Nowitzki's legacy, which will change because he's still active, is nevertheless secure as a great player. Charles Barkley never won a title. Julius Erving won one, lost in the Finals three times, and blew a 3-1 lead to the Celtics in '81, yet he is an unassailable, great player.
Nor should we forget that in Larry Bird's first four years, his Celtics were dusted in five by Philadelphia in 1980, lost to the Sixers in seven in 1982 despite having home court and winning Game 1 by 40 -- yes, 40 points -- and were swept in the second round despite having home court in 1983 by Milwaukee. Only in 1981 did Bird come through, winning a title but only after the 76ers blew a 3-1 series lead in an epic Game 7. Superstars don't always win, but they carry their teams beyond their capabilities.

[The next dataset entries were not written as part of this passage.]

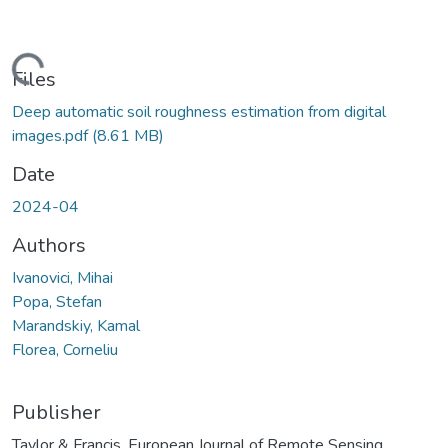
Loading...
Files
Deep automatic soil roughness estimation from digital
images.pdf
(8.61 MB)
Date
2024-04
Authors
Ivanovici, Mihai
Popa, Stefan
Marandskiy, Kamal
Florea, Corneliu
Publisher
Taylor & Francis, European Journal of Remote Sensing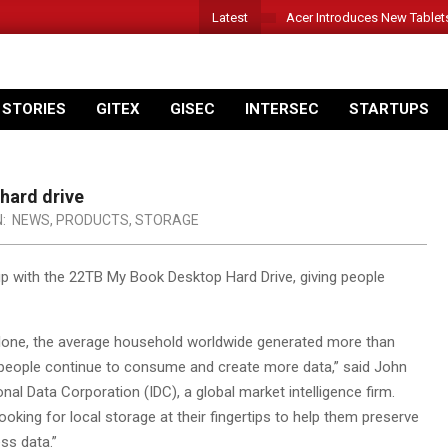
Latest
Acer Introduces New Tablet
 STORIES
GITEX
GISEC
INTERSEC
STARTUPS
hard drive
N:
NEWS
,
PRODUCTS
,
STORAGE
p with the 22TB My Book Desktop Hard Drive, giving people
alone, the average household worldwide generated more than
 people continue to consume and create more data,” said John
nal Data Corporation (IDC), a global market intelligence firm.
king for local storage at their fingertips to help them preserve
ss data.”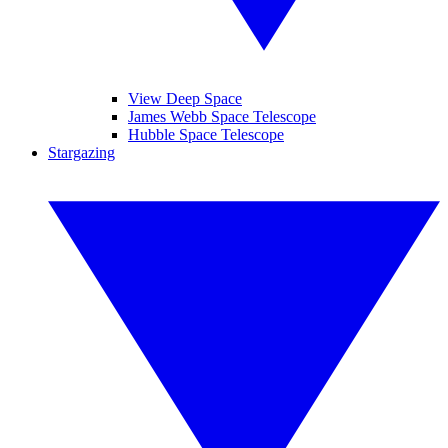
View Deep Space
James Webb Space Telescope
Hubble Space Telescope
Stargazing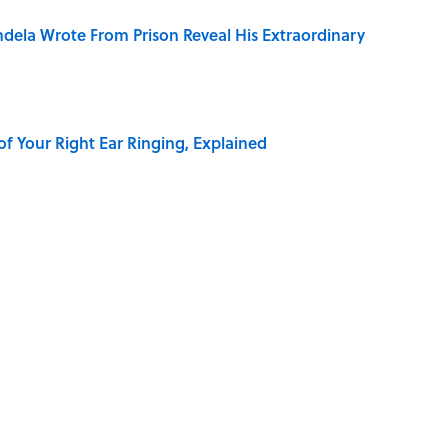
dela Wrote From Prison Reveal His Extraordinary
of Your Right Ear Ringing, Explained
elief That a Dead Body Could Accuse Its Murderer
Quiz Questions to Fool Your Friends on Trivia Night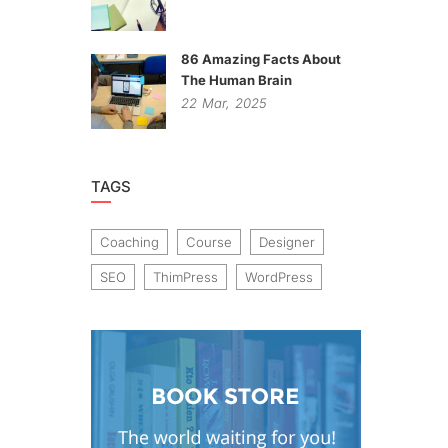
86 Amazing Facts About
The Human Brain
22
Mar,
2025
TAGS
Coaching
Course
Designer
SEO
ThimPress
WordPress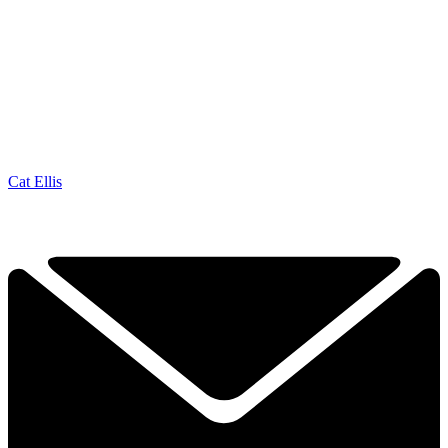
Cat Ellis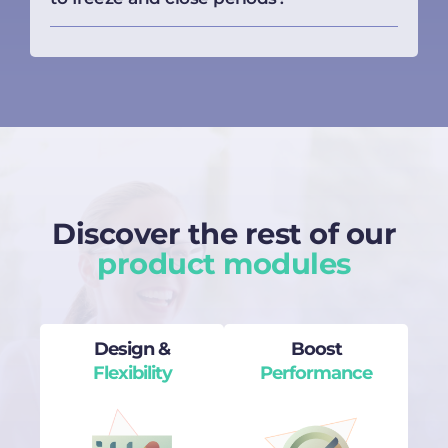
Discover the rest of our
product modules
Design &
Boost
Flexibility
Performance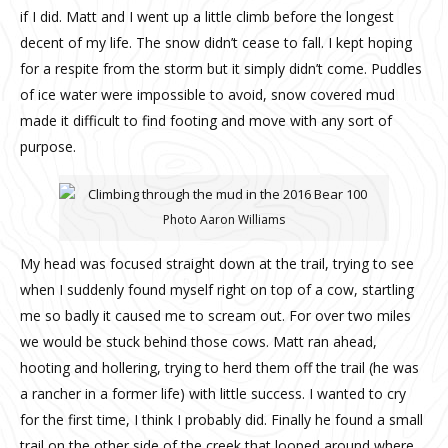
if I did. Matt and I went up a little climb before the longest
decent of my life. The snow didn’t cease to fall. I kept hoping
for a respite from the storm but it simply didn’t come. Puddles
of ice water were impossible to avoid, snow covered mud
made it difficult to find footing and move with any sort of
purpose.
Photo Aaron Williams
My head was focused straight down at the trail, trying to see
when I suddenly found myself right on top of a cow, startling
me so badly it caused me to scream out. For over two miles
we would be stuck behind those cows. Matt ran ahead,
hooting and hollering, trying to herd them off the trail (he was
a rancher in a former life) with little success. I wanted to cry
for the first time, I think I probably did. Finally he found a small
trail on the other side of the creek that looped around where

Nowitzki suffers less from an inability to play championship-level basketball and far more from the narrow-mindedness of the instant legacy attitude. Everyone talking needs to take a deep breath.
Championships can be won in the final minutes of the fourth quarter, but they are often lost long before that. Perhaps Nowitzki will win a championship during his NBA career, perhaps as soon as this week. If he does, he will not have to answer the question of whether he was a big-time player. If he does not, the public and media should know better than to ask.